As O’Mara continued to cruise, the energized Knights of the first few innings struggled to push runs across after Keeler Thomas’ RBI single in the second. It’s a problem that plagued them in the quarterfinal against Fairport, an eventual 1-0 victory in which they simply couldn’t tack on.
But it was O’Mara himself that made sure that wouldn’t be an issue Thursday. Twice he came up with a runner in scoring position, and twice the right-handed hitter turned on a pitch into left field to bring the run home.
“I just wanna help myself out, just put the ball hard in play and good things happen,” O’Mara said. “It’s really good to help myself out. It helps me out on the mound a lot.”
Hilton scrapped to push two runs across against O’Mara in the sixth. But in part because of his bat, McQuaid had a cushion.
In the seventh, two of O’Mara’s three outs again came on the slider. First, he threw one that Beauchamp caught and gunned out a runner attempting to steal second. Victory within reach at that point, Beauchamp played an air guitar in celebration. The very next pitch was a looking strike three on the slider for the second out.

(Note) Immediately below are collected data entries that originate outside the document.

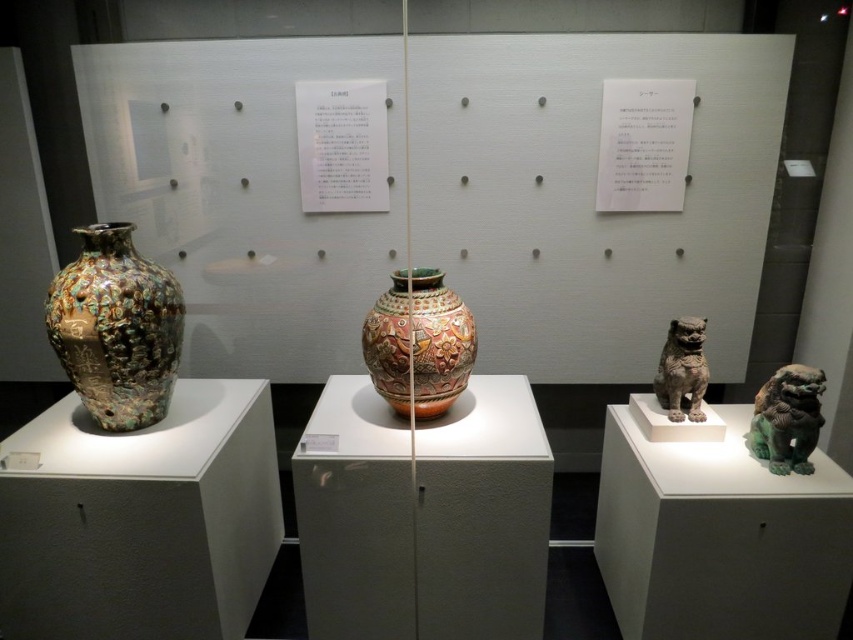
In the scene shown: Is white paper at center thinner than bronze statue at center right?

In fact, white paper at center might be wider than bronze statue at center right.

Is point (378, 273) closer to camera compared to point (674, 406)?

No, it is behind (674, 406).

The height and width of the screenshot is (640, 853). Describe the element at coordinates (590, 196) in the screenshot. I see `white paper at center` at that location.

You are a GUI agent. You are given a task and a screenshot of the screen. Output one action in this format:
    pyautogui.click(x=<x>, y=<y>)
    Task: Click on the white paper at center
    This screenshot has width=853, height=640.
    Given the screenshot: What is the action you would take?
    pyautogui.click(x=590, y=196)

Locate an element on the screen. This screenshot has width=853, height=640. multicolored glazed vase at center is located at coordinates (419, 342).

Can you confirm if white paper at center is positioned to the left of shiny multicolored vase at left?

No, white paper at center is not to the left of shiny multicolored vase at left.

This screenshot has height=640, width=853. What do you see at coordinates (590, 196) in the screenshot? I see `white paper at center` at bounding box center [590, 196].

Locate an element on the screen. This screenshot has width=853, height=640. white paper at center is located at coordinates (590, 196).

And just as O’Mara explained afterward, the threat of the breaking ball brought him his final out. He threw two sliders over for looking strikes, then a third that was fouled off. So O’Mara went to his heater, up in the zone, apparent velocity higher than actual because of the three preceding sliders. The hitter couldn’t catch up, and O’Mara had his postseason redemption.

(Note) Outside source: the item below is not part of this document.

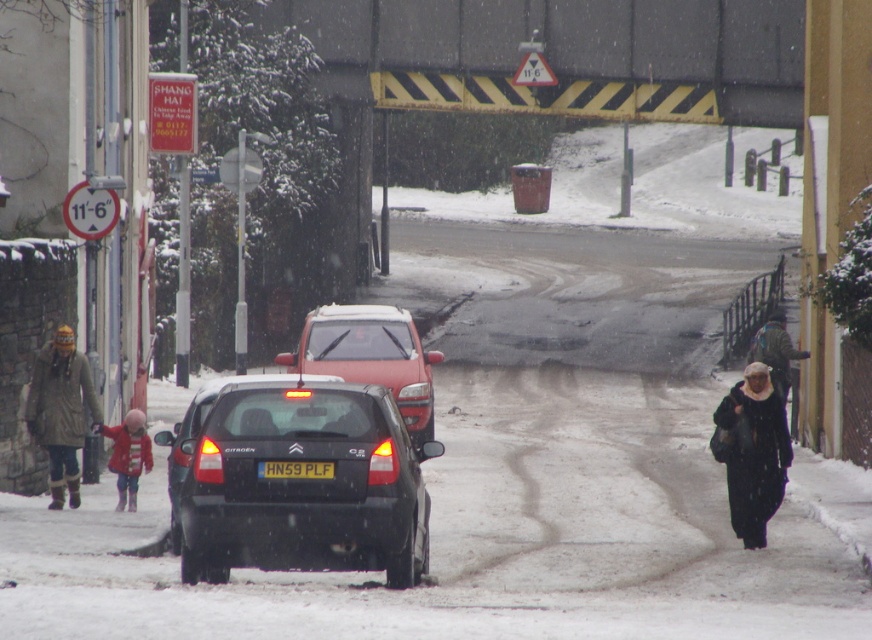
You are a delivery person standing next to the dark gray woolen coat at right. You need to deliver a package to the yellow matte license plate at center. Can you walk directly to it without crossing the road?

The dark gray woolen coat at right is 5.10 meters away from the yellow matte license plate at center. Since the objects are on the same side of the street, you can walk directly to it without crossing the road.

“I know that’s a huge confidence booster for him,” Beauchamp said. “He started off strong this year, too, and he struggled through two starts, then his last two he’s come out and been lights out.”

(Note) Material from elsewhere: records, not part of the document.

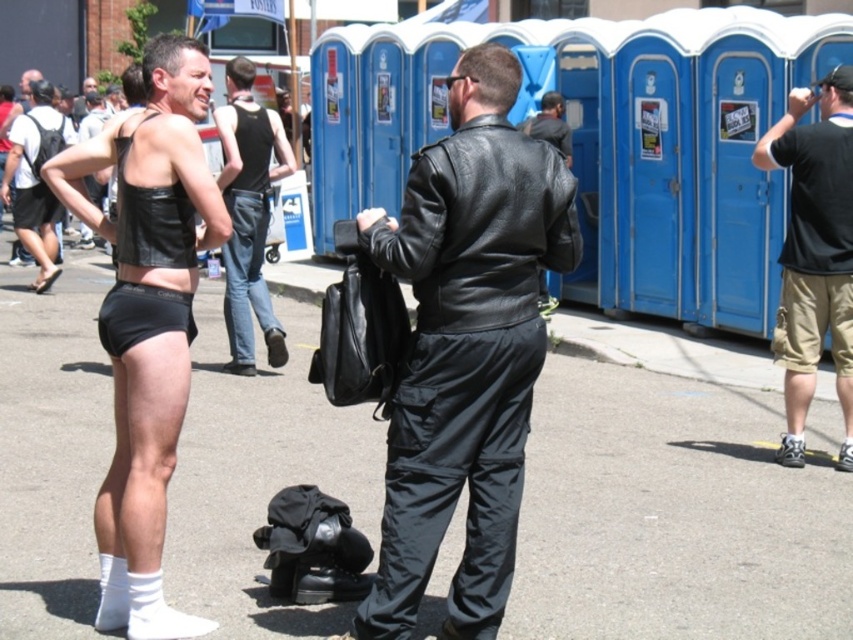
Looking at this image, you are a fashion designer observing the two individuals in the image. You need to determine which clothing item is shorter in length between the black cotton shorts at right and the leather tank top at center. Which one is shorter?

The black cotton shorts at right is shorter than the leather tank top at center, so the black cotton shorts at right is the shorter clothing item.

You are organizing a charity event and need to ensure proper sizing for participants. Given the black cotton shorts at right and the leather tank top at center, which item is more suitable for someone who prefers a snugger fit?

The black cotton shorts at right has a smaller size compared to the leather tank top at center, making it more suitable for someone who prefers a snugger fit.

You are a photographer at the event and need to capture a candid shot of both the black cotton shorts at right and the black matte underwear at center without any obstruction. Based on their positions, can you frame the shot so that neither object blocks the other?

The black matte underwear at center is behind the black cotton shorts at right, so it will be obstructed. You cannot frame the shot without one blocking the other.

There are four current Knights players who experienced a crazy comeback at Frontier Field to win the sectional title in 2017. There’s another nine that were there last season, when Victor turned the tables with a walk-off win of its own. Saturday, at 10 a.m., McQuaid will take that field a third-straight season with the “brick,” the sectional trophy, on the line.
The Knights’ seniors have commencement rehearsal on Friday morning. On Sunday evening, they’ll walk the stage for real. But on Saturday, they’ll seek out something even greater, Beauchamp said.
“We all work so hard,” Beauchamp said, “and I think everybody wants it more than anything in the entire world.”